DESCRIPTION OF THE TASK - Put every line of the entries below into a JSON list of strings, one string per line, with blank lines left out. Leave the pictures out of the list.

SUPPLIED RECORDS -
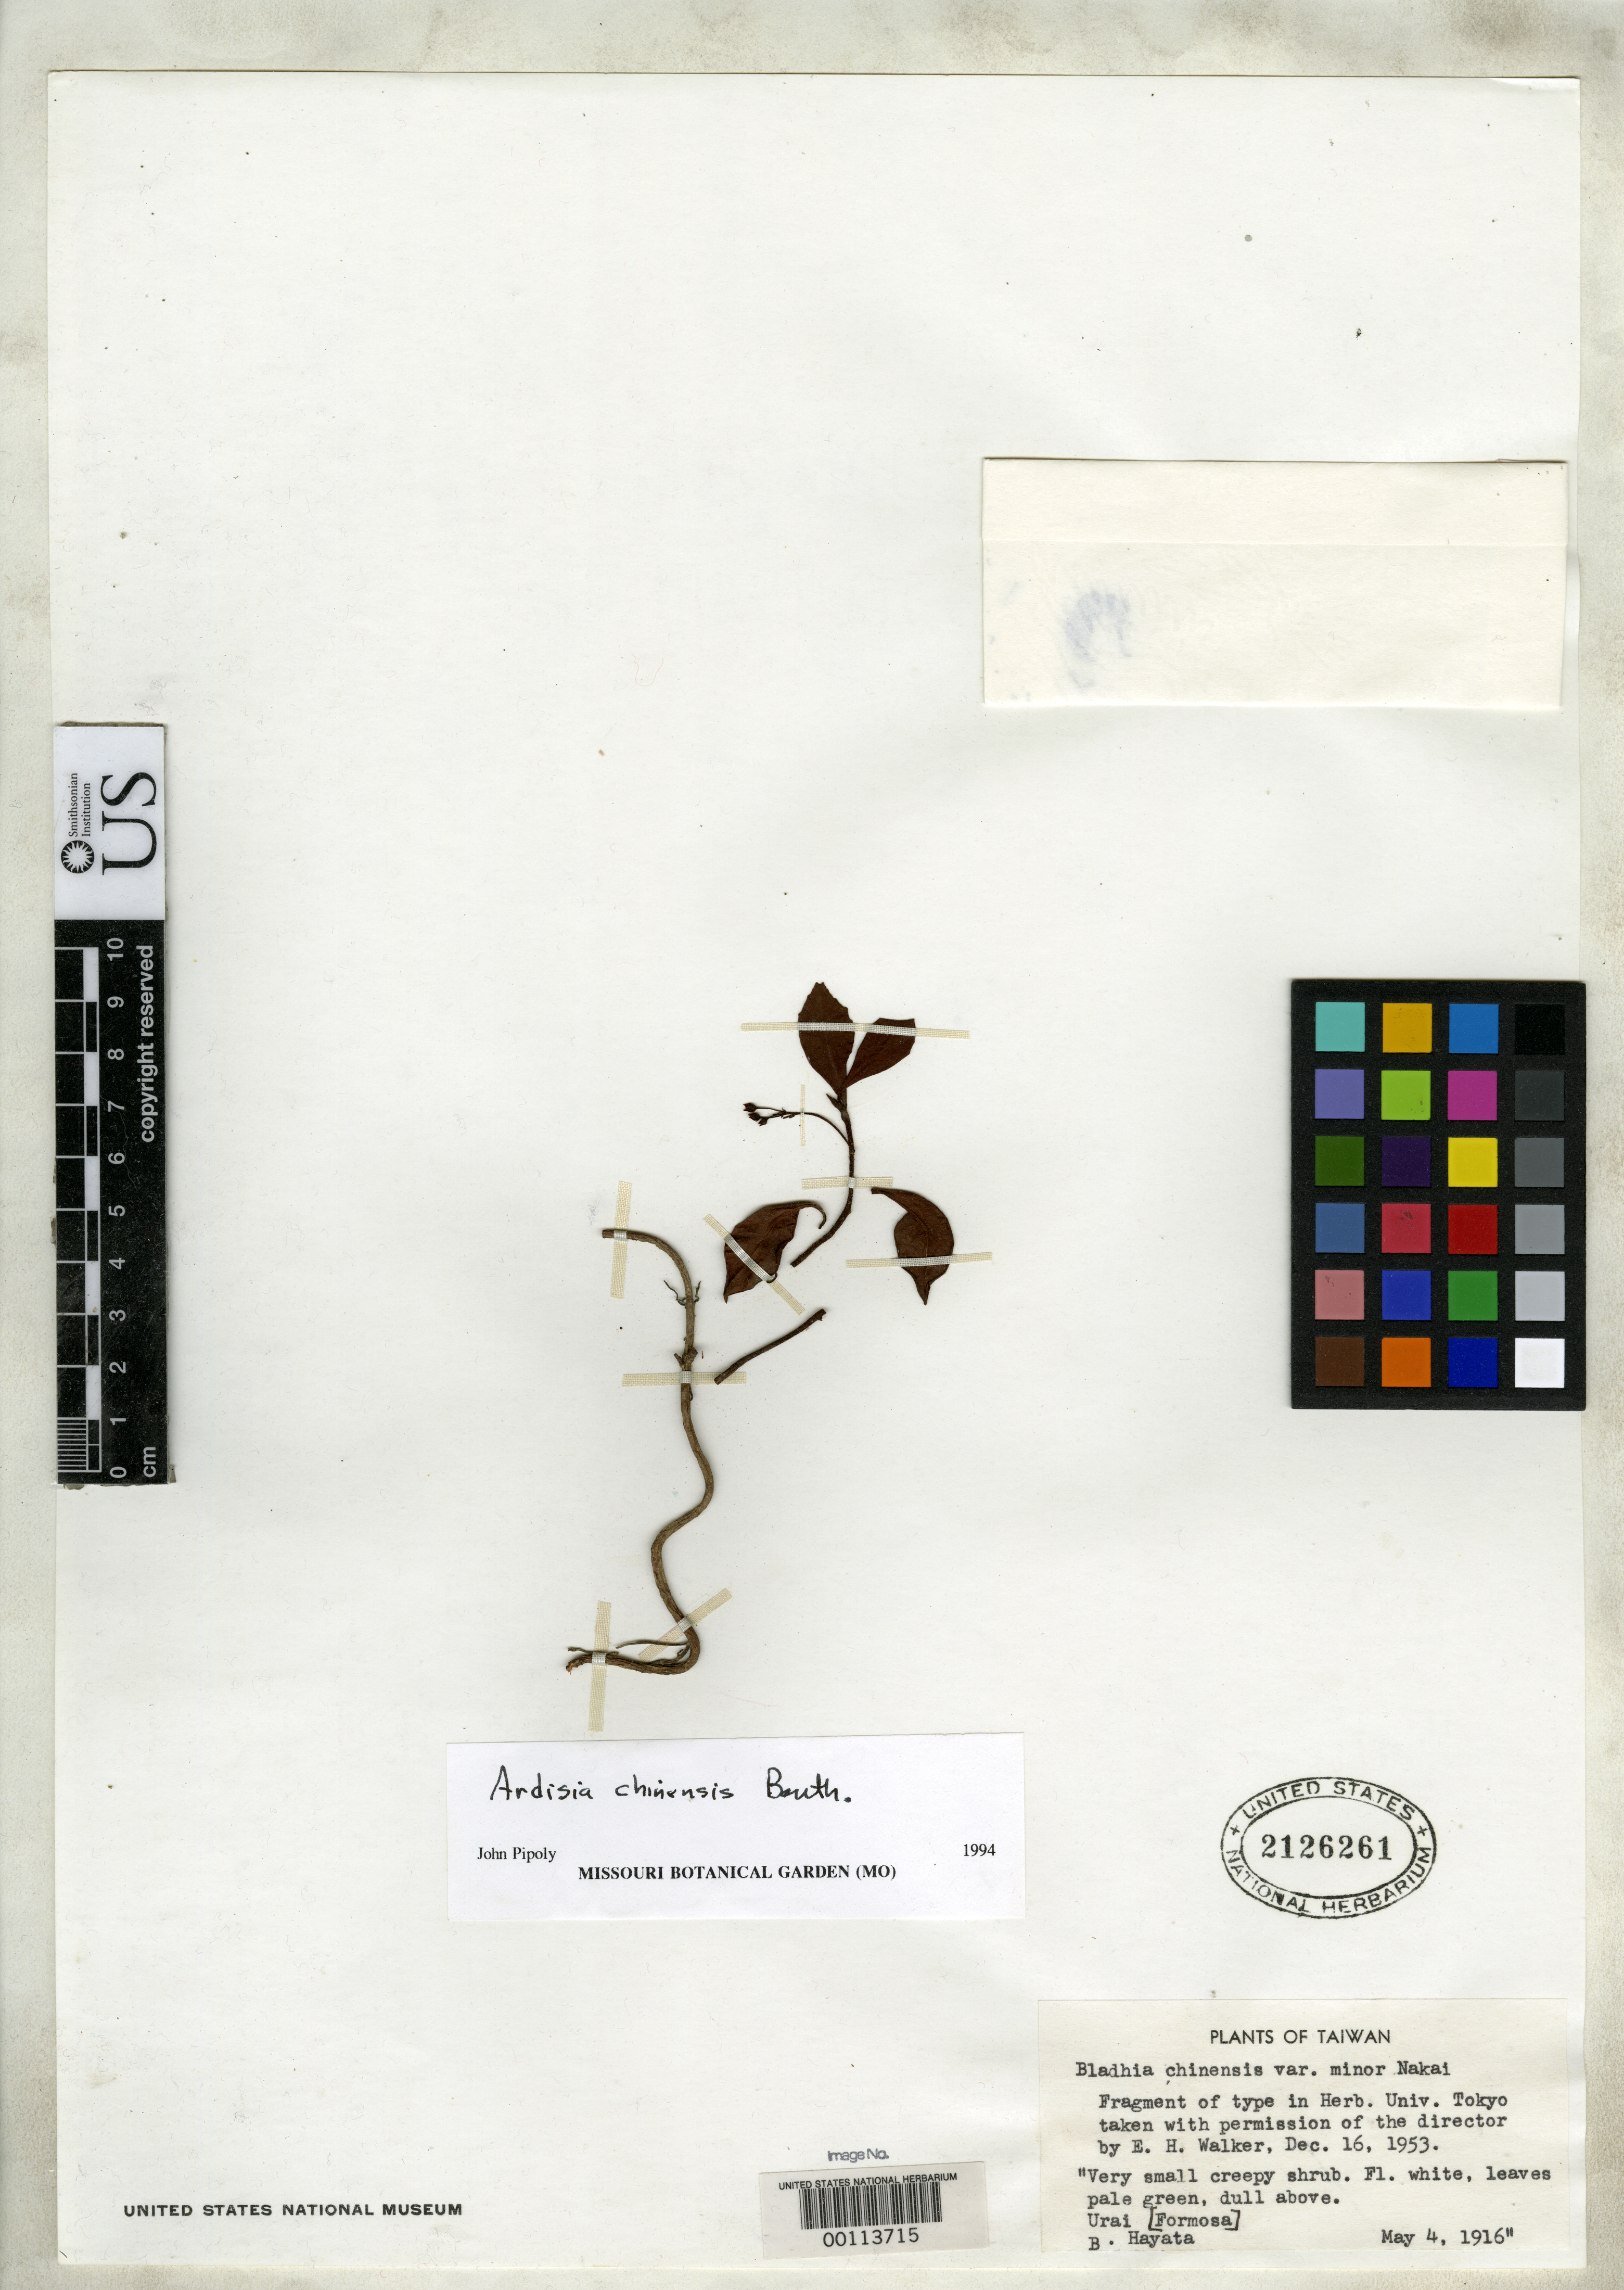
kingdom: Plantae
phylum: Tracheophyta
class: Magnoliopsida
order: Ericales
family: Primulaceae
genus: Bladhia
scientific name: Bladhia chinensis var. minor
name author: Nakai in Nakai & Honda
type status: Type Collection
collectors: B. Hayata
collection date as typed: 04 May 1916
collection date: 1916-05-04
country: Taiwan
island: Taiwan [Formosa]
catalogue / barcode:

COMPLETED TASK -
[
  "kingdom: Plantae",
  "phylum: Tracheophyta",
  "class: Magnoliopsida",
  "order: Ericales",
  "family: Primulaceae",
  "genus: Bladhia",
  "scientific name: Bladhia chinensis var. minor",
  "name author: Nakai in Nakai & Honda",
  "type status: Type Collection",
  "collectors: B. Hayata",
  "collection date as typed: 04 May 1916",
  "collection date: 1916-05-04",
  "country: Taiwan",
  "island: Taiwan [Formosa]",
  "catalogue / barcode:"
]